I was spellbound by The Devil in the White City, having been to many of those Chicago places. In fact, we went to the place that housed the Columbian Exposition almost every summer as children to see the museums there. I'm glad I didn't know this then!
I know The Devil in the White City was praised, but I quit halfway through. Maybe, like Kaye, I needed a familiarity to Chicago to ground me in the story. I'd be interested in seeing the movie though.
Another interesting tale, Earl. I, too, was familiar with it from Devil in the White City.
Excuse me, please, while I go have a nightmare.
Earl,
That is truly chilling. I'd never heard of this creepy character before.
Susan, he was deranged, for sure. Oddly, enough, it didn't show. He had no trouble charming people into his various scams, and women seemed to find him attractive. He had three wives (at the same time)and a number of mistresses.
Kaye, it's easier for you to visualize since you've been there. I'd like to visit there someday, but I'd be looking over my shoulder the whole time.
Polly, I haven't read the book, but I understand it's as much about building the White City as it is about Holmes. The movie should be a good one.
Kevin, are you saying your mind is more boggled than usual?
John, I'm anxious to see the movie. DiCaprio and Scorcese make a great team.
Sorry for the nightmare, Reine. I'll probably have a few myself just thinking about what this guy did.
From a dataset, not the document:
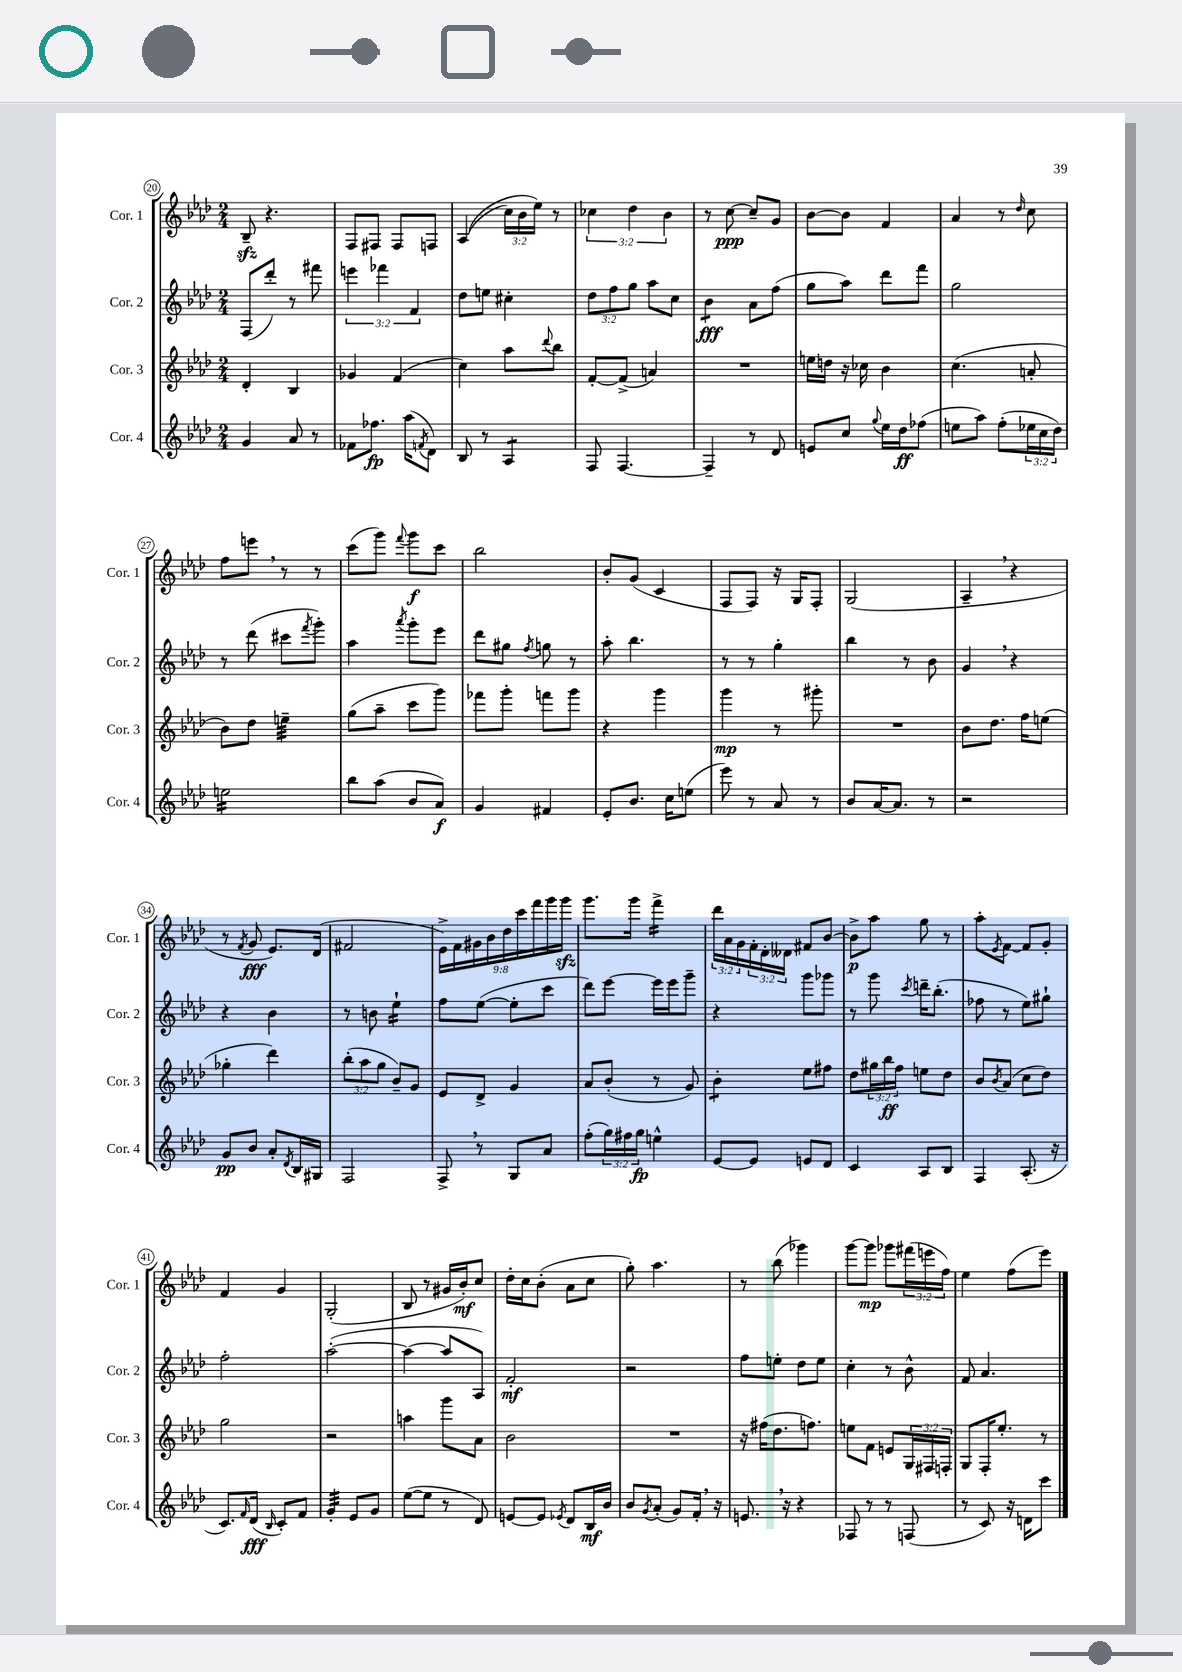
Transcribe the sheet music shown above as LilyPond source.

Jacquellne, I wasn't familiar with him myself until recently. He certainly was creepy and chilling. It's sometimes hard to believe what he and a few others did.
Robert Bloch of Psycho fame was among those who wrote novels about Holmes. In Bloch's case it was American Gothic.
A lot has been written about Holmes, Barry, yet most people have never heard of him. That could change when DiCaprio and Scorcese get the movie done.